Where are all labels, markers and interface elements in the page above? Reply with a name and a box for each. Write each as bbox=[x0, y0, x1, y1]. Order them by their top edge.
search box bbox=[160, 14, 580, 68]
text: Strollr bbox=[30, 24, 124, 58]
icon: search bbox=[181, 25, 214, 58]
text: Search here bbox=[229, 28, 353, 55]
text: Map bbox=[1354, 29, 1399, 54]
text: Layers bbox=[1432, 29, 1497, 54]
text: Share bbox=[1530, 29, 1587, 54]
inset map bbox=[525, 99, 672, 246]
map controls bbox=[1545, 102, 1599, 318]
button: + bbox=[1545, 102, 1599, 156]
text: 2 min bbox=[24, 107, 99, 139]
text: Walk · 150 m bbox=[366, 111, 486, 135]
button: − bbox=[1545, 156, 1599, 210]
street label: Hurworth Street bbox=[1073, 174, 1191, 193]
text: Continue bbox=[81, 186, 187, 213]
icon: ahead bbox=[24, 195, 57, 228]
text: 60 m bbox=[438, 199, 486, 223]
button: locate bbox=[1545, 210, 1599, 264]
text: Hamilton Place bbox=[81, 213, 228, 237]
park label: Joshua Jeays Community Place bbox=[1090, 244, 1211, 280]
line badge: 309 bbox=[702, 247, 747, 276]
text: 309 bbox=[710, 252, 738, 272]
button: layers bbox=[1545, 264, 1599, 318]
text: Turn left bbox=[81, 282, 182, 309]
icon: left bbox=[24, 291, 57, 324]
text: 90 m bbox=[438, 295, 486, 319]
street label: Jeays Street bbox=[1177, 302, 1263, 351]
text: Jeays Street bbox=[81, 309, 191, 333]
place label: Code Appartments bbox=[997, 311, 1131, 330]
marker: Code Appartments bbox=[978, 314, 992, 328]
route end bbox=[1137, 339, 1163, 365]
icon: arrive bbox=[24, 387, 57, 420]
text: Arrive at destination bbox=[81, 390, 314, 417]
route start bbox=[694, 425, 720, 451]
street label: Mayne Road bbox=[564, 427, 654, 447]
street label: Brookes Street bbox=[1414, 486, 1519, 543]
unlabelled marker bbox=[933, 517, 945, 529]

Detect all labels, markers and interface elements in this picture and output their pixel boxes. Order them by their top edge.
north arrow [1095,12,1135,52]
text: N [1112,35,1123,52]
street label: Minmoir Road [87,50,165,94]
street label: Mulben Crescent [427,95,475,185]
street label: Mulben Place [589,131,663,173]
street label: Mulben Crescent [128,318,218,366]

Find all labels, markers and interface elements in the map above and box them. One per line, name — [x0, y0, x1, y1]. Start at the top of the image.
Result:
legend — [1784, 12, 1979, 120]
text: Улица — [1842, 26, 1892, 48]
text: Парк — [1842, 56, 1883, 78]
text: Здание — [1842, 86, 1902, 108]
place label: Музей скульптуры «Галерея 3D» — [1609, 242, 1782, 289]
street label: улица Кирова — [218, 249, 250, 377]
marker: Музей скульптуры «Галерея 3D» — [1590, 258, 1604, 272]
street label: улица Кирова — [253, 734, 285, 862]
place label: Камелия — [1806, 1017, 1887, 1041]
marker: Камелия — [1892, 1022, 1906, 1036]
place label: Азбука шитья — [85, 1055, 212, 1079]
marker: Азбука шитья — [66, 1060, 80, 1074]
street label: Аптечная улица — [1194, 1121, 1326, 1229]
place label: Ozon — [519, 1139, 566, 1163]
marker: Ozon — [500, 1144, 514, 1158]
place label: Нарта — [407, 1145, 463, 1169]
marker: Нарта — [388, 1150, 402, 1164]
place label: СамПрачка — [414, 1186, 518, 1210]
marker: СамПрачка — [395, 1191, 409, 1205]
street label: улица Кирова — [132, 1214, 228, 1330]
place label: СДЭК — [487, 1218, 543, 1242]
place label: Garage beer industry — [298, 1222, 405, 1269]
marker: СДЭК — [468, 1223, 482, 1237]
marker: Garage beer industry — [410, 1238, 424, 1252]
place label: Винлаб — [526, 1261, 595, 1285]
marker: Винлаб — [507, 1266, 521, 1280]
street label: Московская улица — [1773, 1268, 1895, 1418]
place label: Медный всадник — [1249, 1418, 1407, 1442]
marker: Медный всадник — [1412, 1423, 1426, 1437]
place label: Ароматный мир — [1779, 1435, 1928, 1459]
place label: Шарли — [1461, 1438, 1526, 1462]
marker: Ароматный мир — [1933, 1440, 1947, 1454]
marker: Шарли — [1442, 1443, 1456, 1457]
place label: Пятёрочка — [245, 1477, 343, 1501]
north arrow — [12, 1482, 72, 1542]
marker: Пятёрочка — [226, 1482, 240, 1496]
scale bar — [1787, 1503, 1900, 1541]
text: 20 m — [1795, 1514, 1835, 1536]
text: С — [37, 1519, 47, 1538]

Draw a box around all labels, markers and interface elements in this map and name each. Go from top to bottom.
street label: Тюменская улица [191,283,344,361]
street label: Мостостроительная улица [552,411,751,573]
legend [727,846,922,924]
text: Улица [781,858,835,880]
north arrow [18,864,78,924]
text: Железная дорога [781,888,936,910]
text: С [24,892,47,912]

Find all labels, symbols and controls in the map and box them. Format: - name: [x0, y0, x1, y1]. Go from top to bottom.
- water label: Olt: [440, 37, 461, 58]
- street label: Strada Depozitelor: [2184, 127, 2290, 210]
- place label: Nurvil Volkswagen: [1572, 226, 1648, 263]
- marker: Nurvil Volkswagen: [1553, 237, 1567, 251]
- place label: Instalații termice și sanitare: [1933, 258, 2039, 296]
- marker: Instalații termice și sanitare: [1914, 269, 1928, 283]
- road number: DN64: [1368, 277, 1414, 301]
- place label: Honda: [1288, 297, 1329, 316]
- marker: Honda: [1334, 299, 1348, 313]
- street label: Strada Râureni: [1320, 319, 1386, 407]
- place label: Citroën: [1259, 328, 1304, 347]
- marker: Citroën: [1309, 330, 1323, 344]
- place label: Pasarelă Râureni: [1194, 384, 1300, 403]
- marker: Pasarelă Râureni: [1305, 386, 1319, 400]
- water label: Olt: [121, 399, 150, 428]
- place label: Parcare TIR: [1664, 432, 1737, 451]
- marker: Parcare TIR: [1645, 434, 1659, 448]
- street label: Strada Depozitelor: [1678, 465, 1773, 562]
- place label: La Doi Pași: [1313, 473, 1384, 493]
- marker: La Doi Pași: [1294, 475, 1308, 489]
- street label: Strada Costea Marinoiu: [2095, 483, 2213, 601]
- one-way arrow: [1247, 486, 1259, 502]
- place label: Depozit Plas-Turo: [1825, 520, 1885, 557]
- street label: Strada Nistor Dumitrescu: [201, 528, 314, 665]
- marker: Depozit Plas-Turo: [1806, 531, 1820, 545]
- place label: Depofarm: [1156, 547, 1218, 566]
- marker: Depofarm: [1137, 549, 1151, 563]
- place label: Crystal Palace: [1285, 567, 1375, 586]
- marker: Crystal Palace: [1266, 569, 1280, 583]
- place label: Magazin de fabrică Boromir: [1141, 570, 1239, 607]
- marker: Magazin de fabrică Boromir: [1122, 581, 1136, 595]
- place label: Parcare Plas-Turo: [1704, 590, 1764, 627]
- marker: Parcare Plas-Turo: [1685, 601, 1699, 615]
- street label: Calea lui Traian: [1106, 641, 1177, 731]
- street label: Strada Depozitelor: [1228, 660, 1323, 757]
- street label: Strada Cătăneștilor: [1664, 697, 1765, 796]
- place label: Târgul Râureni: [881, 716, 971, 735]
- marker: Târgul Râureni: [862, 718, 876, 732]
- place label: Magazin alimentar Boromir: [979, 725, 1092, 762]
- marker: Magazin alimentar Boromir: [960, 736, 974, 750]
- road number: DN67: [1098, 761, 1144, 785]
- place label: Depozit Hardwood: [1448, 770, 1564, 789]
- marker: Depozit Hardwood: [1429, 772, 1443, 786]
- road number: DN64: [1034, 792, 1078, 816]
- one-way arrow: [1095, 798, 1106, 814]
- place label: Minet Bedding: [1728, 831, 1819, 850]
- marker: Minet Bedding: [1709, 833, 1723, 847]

TASK ITEM >> Lines with the word "termice" in them should be copied from the preceding records.

RESPONSE BOX >>
- place label: Instalații termice și sanitare: [1933, 258, 2039, 296]
- marker: Instalații termice și sanitare: [1914, 269, 1928, 283]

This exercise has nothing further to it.